# 3" dowel rod needed!



## backbay2 (Aug 13, 2009)

I am looking for 3" dowel rod 12ft total, I am cutting it into 1ft pieces so 36" dowels would be fine. Now, here's the catch. This is a church project, so I am trying to keep the cost down. Using the Interwebz I have found the dowel rod for 60 dollars a pop 3"X36". Does anyone know where I can pick this up cheaper. I will be picking up the tab on this project and I'd like to keep it cost effective. I'm building these block towers, only they will be 4ft tall. Any help would be appreciated.


----------



## Sgrem (Oct 5, 2005)

Like closet rod? I have that.
Come awn and get it......ifn it keeps me in the good graces of the church and all....


----------



## boltmaster (Aug 16, 2011)

3" dia will be tuff to find and pricy I have looked before. You Probably can find a source online somewhere.. You might try to find a wood turner in your area that is willing to turn some 3 ft pcs for you on their lathe. The blank stock will probably need to be glued up and laminated from 4 quarter poplar stock. It's not hard to do, I've done it before for some friends here in San Antonio when we could not find some long 4-6 dia round rods.


----------



## backbay2 (Aug 13, 2009)

boltmaster said:


> 3" dia will be tuff to find and pricy I have looked before. You Probably can find a source online somewhere.. You might try to find a wood turner in your area that is willing to turn some 3 ft pcs for you on their lathe. The blank stock will probably need to be glued up and laminated from 4 quarter poplar stock. It's not hard to do, I've done it before for some friends here in San Antonio when we could not find some long 4-6 dia round rods.


Ha ha, yes it is pricey.
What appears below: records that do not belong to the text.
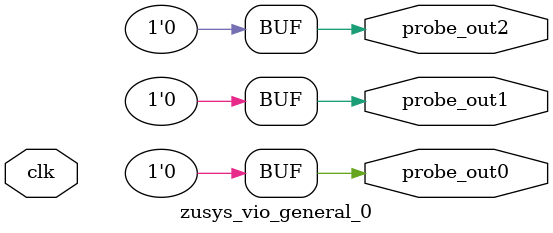
<source format=v>
`timescale 1ns / 1ps
module zusys_vio_general_0 (
clk,

probe_out0,
probe_out1,
probe_out2
);

input clk;

output reg [0 : 0] probe_out0 = 'h0 ;
output reg [0 : 0] probe_out1 = 'h0 ;
output reg [0 : 0] probe_out2 = 'h0 ;


endmodule

</source>
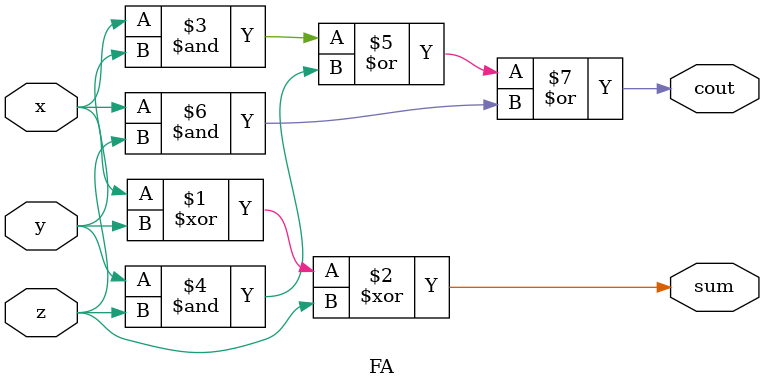
<source format=v>
module FA (x,y,z,sum,cout);

input x,y,z;
output sum,cout;

assign sum = x ^ y ^ z;
assign cout = (x & y) | (y & z) | (x & z);


endmodule


</source>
Not sure I know anyone with those capabilities, that can turn a consistent 3". But then again I'm not that familiar with lathes. I've got some emails in with some of the wood shops online. Hopefully I can find something reasonably priced.



sgrem said:


> Like closet rod? I have that.
> Come awn and get it......ifn it keeps me in the good graces of the church and all....


 So, my wife's side of the walk in is packed with clothes, but not that packed.  Looking for 3" thick dowel rod.  Thanks again though.


----------



## boltmaster (Aug 16, 2011)

You might try someone like tablelegs.com too. They do legs up to 3" and beyond maybe they will do something solid round special for you.


----------



## trout250 (Aug 24, 2005)

look for some unfinished curtain rod, i did have a piece of stuff that i finished several yrs. back for an interior decorator, think it might have had 2 groves that ran the length of it though, will look in the shed tomorrow and if i still have it and it will work you can have it.


----------



## JS Fog (Sep 4, 2012)

Turning them in 1' sections would not be that hard. If they can be a little under 3" round you could us a 3" think board. If they have to be the full 3" then you will have to get a 31/2" or 4" board. You can get poplar up to 4" thick at Houston Hardwoods.


----------



## backbay2 (Aug 13, 2009)

thanks guys, still searching. Tablelegs.com has better prices but the shipping puts it back to the same price as the others.


----------



## Baldy Locks (Apr 17, 2014)

*3" dowels*

Sent you a pm.
Baldy Locks


----------



## Baldy Locks (Apr 17, 2014)

backbay2 I believe I can help you out. I have sent you a pm. If interested, please respond.
Baldy locks


----------



## backbay2 (Aug 13, 2009)

Baldy Locks said:


> backbay2 I believe I can help you out. I have sent you a pm. If interested, please respond.
> Baldy locks


I appreciate your offer to turn these for me, thank you for your generosity. I'm sorry I couldn't take you up on this. I am located in Corpus Christi TX. Once again, thanks for your generous offer. I'm just gonna have to bite the bullet and pay the market value for these. Thanks again everyone.


----------



## backbay2 (Aug 13, 2009)

*And the solution!!*

3'' x 36'' Baseball Bat Turning Blank, Maple

http://www.amazon.com/Baseball-Bat-Turning-Blank-Maple/dp/B001M7XVA6


----------



## Hooked (Oct 15, 2004)

Great find!! Glad you found something reasonable


----------



## Pocketfisherman (May 30, 2005)

2", but no 3" at your local woodcraft store - http://www.woodcraft.com/category/SU114-07/dowels.aspx?&Featured=On Sale&&pagesize=100


----------



## Eric Lincoln (Jun 8, 2015)

*We have it*

I have 3 mills in Houston and we make round dowels (if you will) from 1" a 24" and up to 52' long


----------



## Eric Lincoln (Jun 8, 2015)

*Larger*

Little bigger


----------



## Red3Fish (Jun 4, 2004)

Just WOW....that is impressive!

Later
R3F


----------